(Exercise data begins)

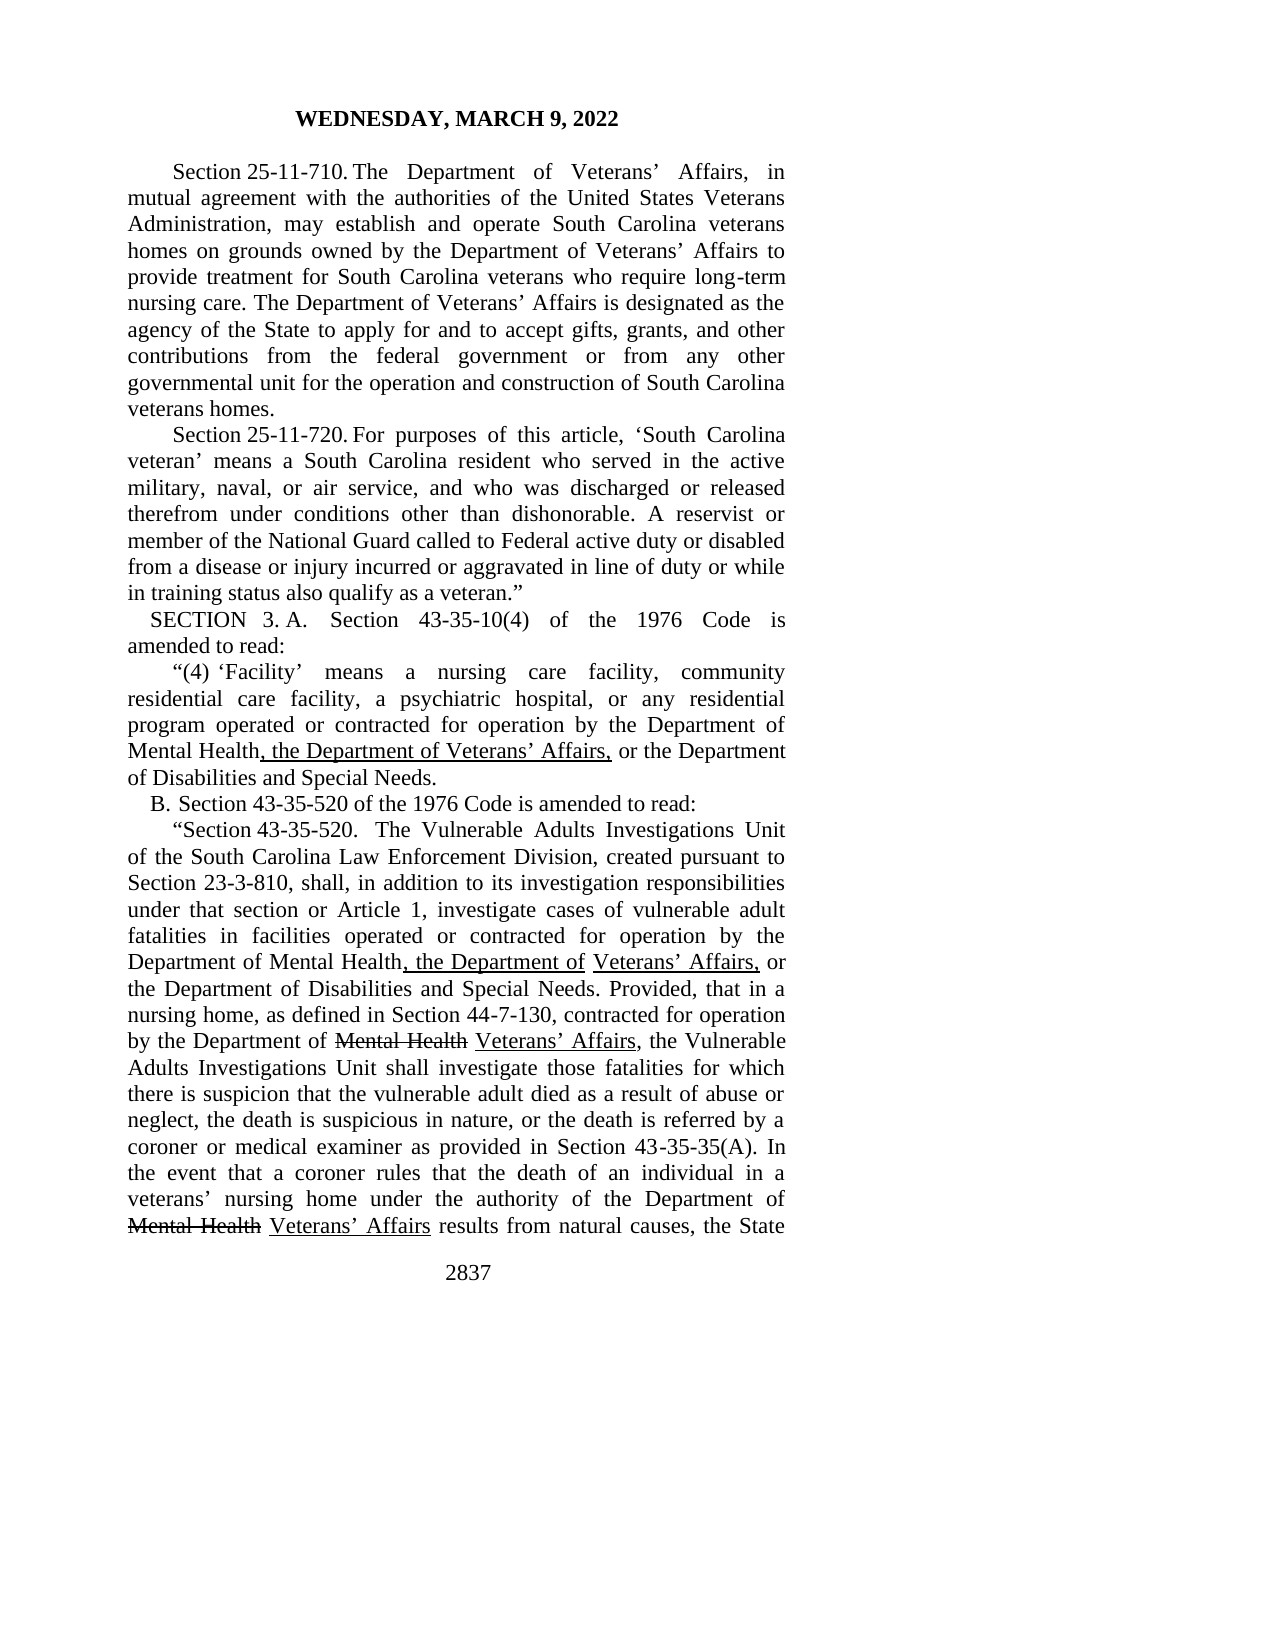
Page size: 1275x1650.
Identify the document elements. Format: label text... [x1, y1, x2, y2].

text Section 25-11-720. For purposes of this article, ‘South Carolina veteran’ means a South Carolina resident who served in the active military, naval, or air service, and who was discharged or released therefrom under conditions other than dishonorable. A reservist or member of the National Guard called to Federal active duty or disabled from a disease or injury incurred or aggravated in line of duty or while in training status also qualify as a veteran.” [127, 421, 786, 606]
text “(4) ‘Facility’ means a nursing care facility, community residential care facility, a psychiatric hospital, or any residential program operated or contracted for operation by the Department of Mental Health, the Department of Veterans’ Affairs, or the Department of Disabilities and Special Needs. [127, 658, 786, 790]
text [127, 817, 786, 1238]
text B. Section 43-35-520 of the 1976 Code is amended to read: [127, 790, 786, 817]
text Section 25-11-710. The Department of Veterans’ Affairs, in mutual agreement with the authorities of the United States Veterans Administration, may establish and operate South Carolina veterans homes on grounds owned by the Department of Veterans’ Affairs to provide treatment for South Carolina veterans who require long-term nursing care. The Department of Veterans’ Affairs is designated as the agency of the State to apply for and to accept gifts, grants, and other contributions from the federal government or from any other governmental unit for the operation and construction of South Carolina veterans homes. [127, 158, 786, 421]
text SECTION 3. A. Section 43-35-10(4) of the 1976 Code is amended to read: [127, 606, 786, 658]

(Exercise data ends)

▸ Exercise directions
Copy the entries exactly. Leave out the images.

▸ Answer section
Page size: 1275x1650.
Identify the document elements. Format: label text... [x1, y1, x2, y2].

text Section 25-11-720. For purposes of this article, ‘South Carolina veteran’ means a South Carolina resident who served in the active military, naval, or air service, and who was discharged or released therefrom under conditions other than dishonorable. A reservist or member of the National Guard called to Federal active duty or disabled from a disease or injury incurred or aggravated in line of duty or while in training status also qualify as a veteran.” [127, 421, 786, 606]
text “(4) ‘Facility’ means a nursing care facility, community residential care facility, a psychiatric hospital, or any residential program operated or contracted for operation by the Department of Mental Health, the Department of Veterans’ Affairs, or the Department of Disabilities and Special Needs. [127, 658, 786, 790]
text [127, 817, 786, 1238]
text B. Section 43-35-520 of the 1976 Code is amended to read: [127, 790, 786, 817]
text Section 25-11-710. The Department of Veterans’ Affairs, in mutual agreement with the authorities of the United States Veterans Administration, may establish and operate South Carolina veterans homes on grounds owned by the Department of Veterans’ Affairs to provide treatment for South Carolina veterans who require long-term nursing care. The Department of Veterans’ Affairs is designated as the agency of the State to apply for and to accept gifts, grants, and other contributions from the federal government or from any other governmental unit for the operation and construction of South Carolina veterans homes. [127, 158, 786, 421]
text SECTION 3. A. Section 43-35-10(4) of the 1976 Code is amended to read: [127, 606, 786, 658]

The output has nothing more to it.